## Extrait retenu
● ● ● ● ● ● ●

14.05.2010

Le suicide économique de l’Europe

C’est malheureux à dire car une autre Europe pourrait être au service de la croissance et l’emploi, celle qui a fait Airbus et Ariane, celle des projets de coopérations entre les Etats-nations. Mais depuis 20 ans, nous subissons une Europe qui n’apporte que régression économique.

Un bilan désastreux

Les défenseurs de Maastricht, de l’euro et du TCE continuent encore à répéter que l’Europe nous protège, comme on réciterait une prière que l’on refuse de questionner. On se demande bien de quoi cette Europe nous aurait protégés depuis une dizaine d’années :

De la récession ? Les chiffres sont là : la zone euro a cru de 1.4% par an de 2000 à 2009, contre 1.9% pour les Etats-Unis, principalement à cause du niveau trop élevé de l’euro qui a transformé le déficit des Etats-Unis en excédent vis-à-vis de la France. La zone euro est entrée en récession un trimestre avant les Etats-Unis alors qu’elle n’a pas subi des faillites de banques aussi importantes ni un effondrement de 30% du marché immobilier, appauvrissant les ménages. La récession a été plus dure en 2009 (recul du PIB de 4%, contre 2.5%) et la sortie moins vive (1% de croissance contre 3)…

Des marchés ? Fin 2008 / début 2009, les Etats européens avaient déjà été contraints (à raison, cependant) d’éviter la faillite des banques par des injections de capital, des rachats de créances douteuses et des garanties en tout genre, dépassant le montant de 1000 milliards d’euros. Mais la tragi-comédie de ce début d’année montre plus que jamais que la politique des gouvernements européens se fait désormais à la corbeille, les marchés imposant un plan de financement pour les dettes souveraines ainsi que des plans de rigueur toujours plus sauvages.

● ● ● ● ● ● ●

## Consigne
D'après l'extrait retenu, quel a été le taux de croissance annuel de la zone euro entre 2000 et 2009 ?

## Matériel fourni
● ● ● ● ● ● ●

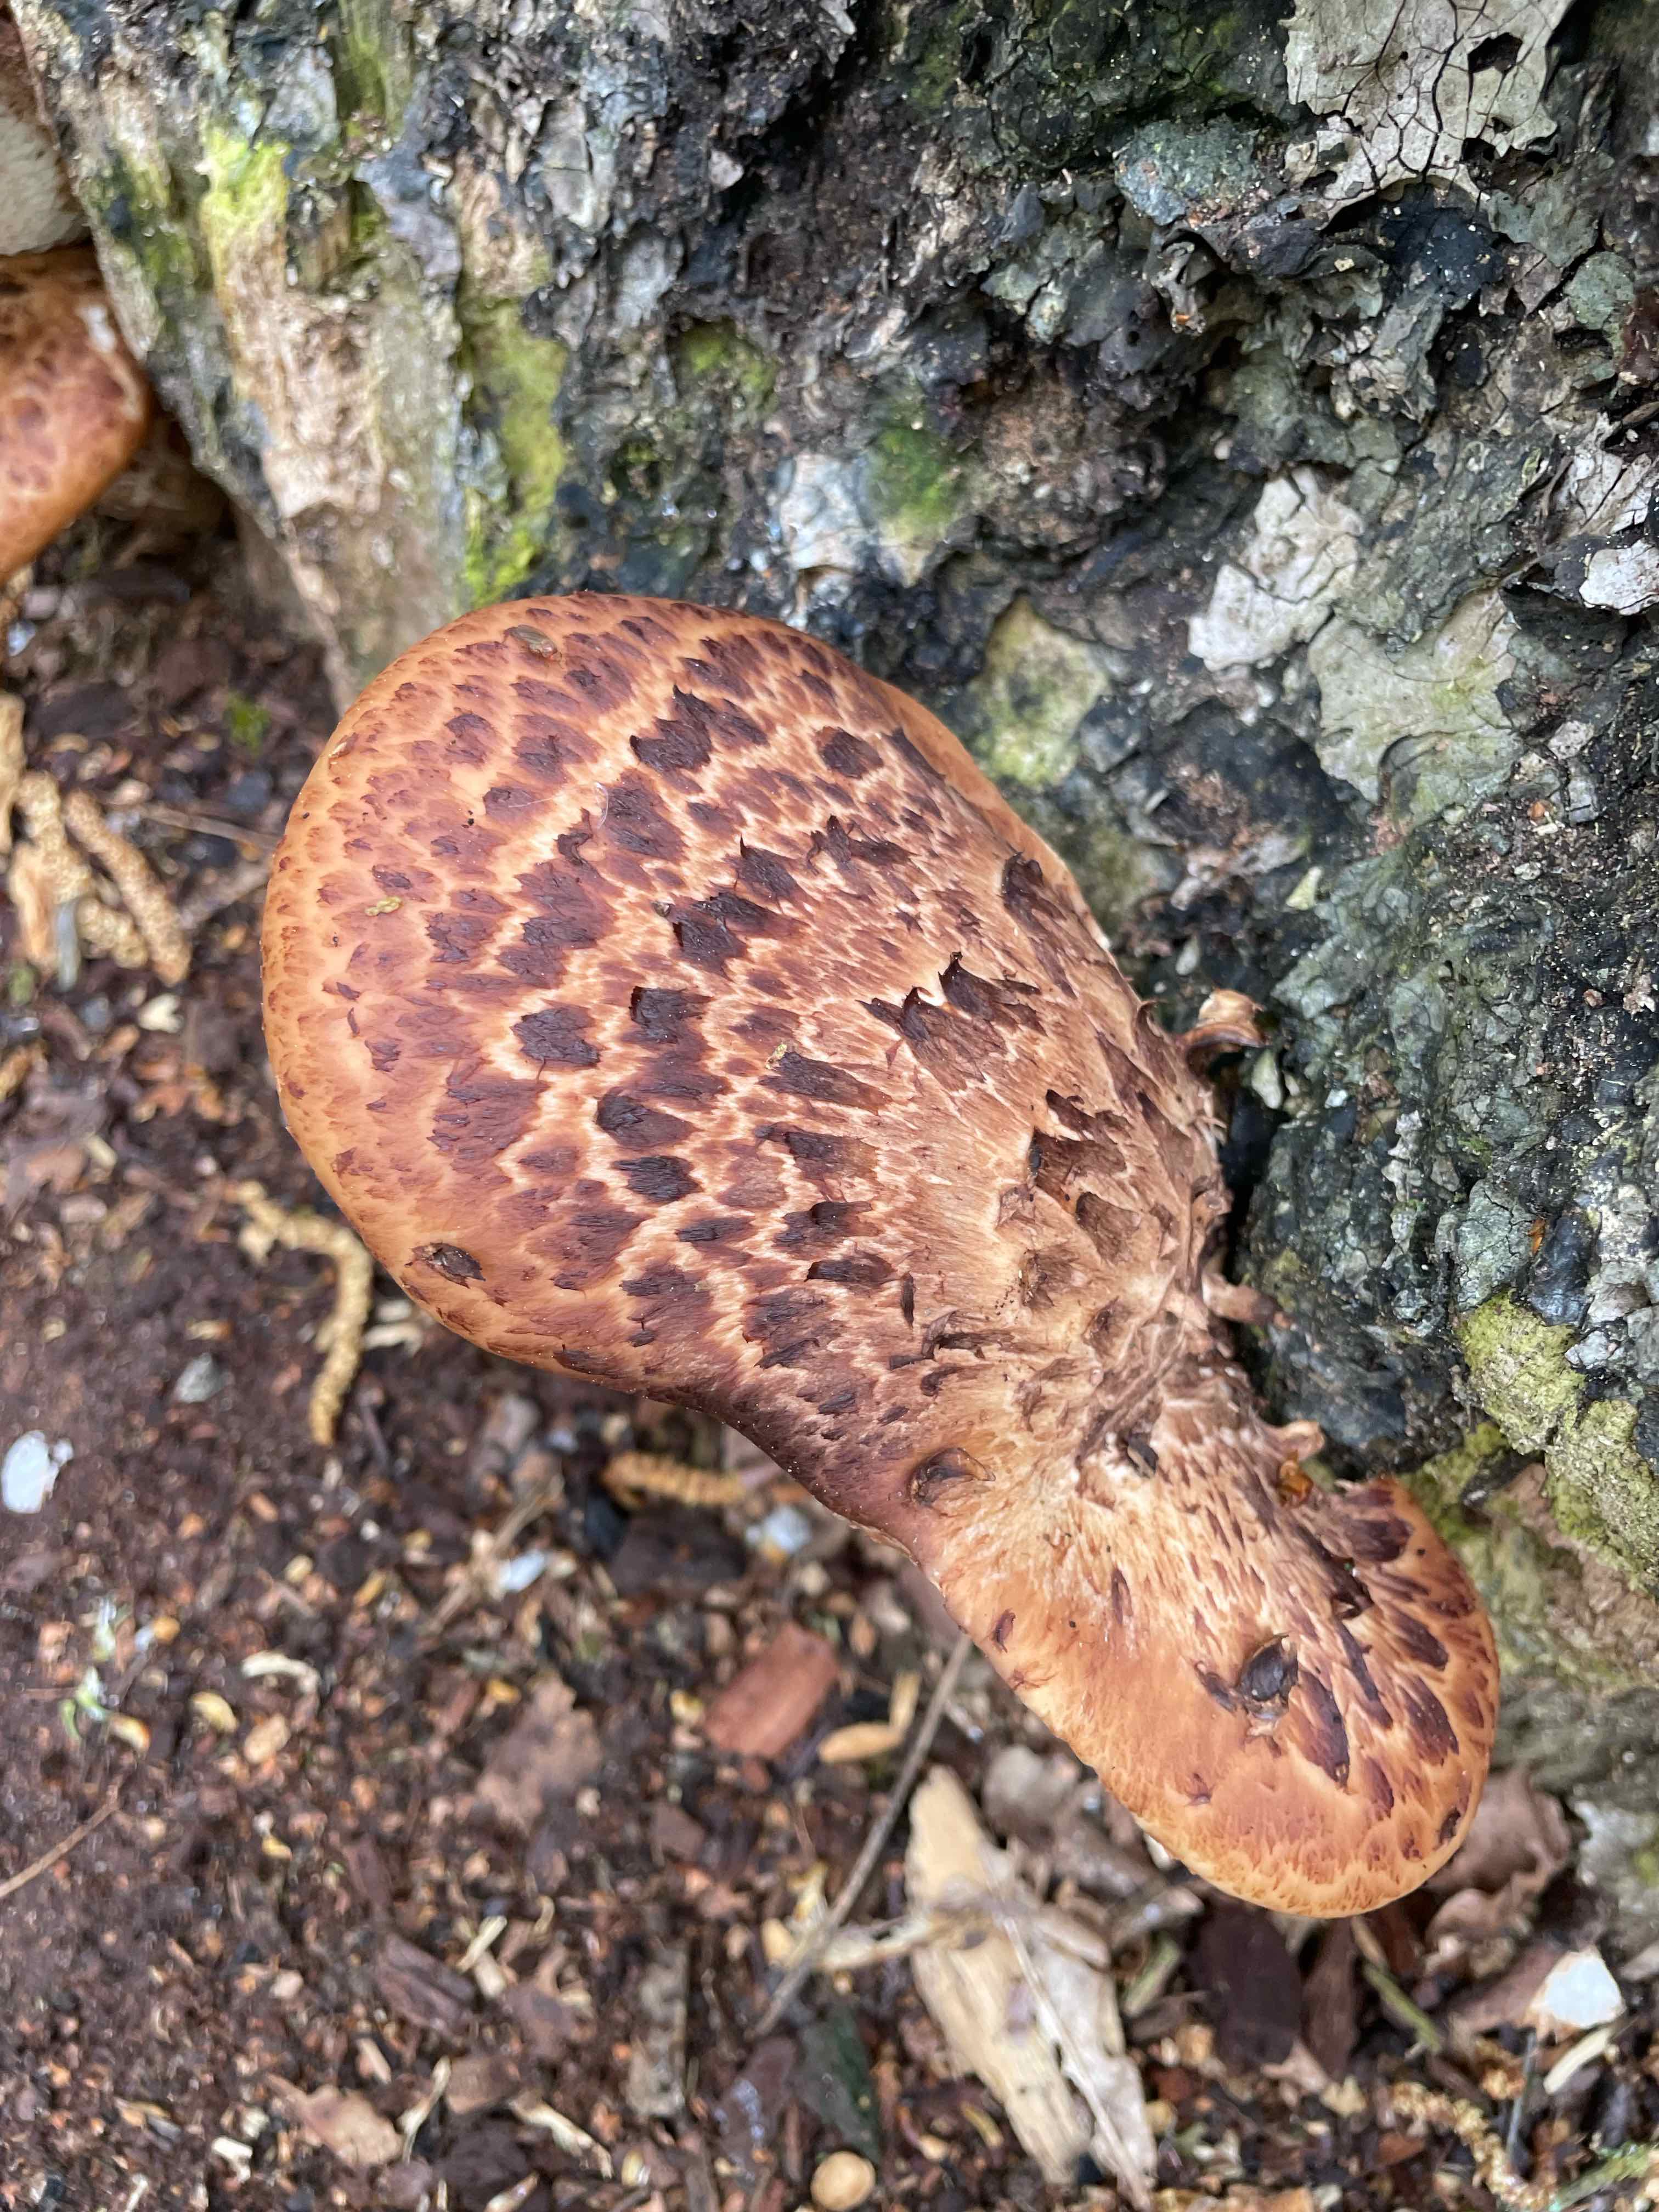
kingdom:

● ● ● ● ● ● ●

## Corrigé
La zone euro a connu une croissance de 1,4 % par an.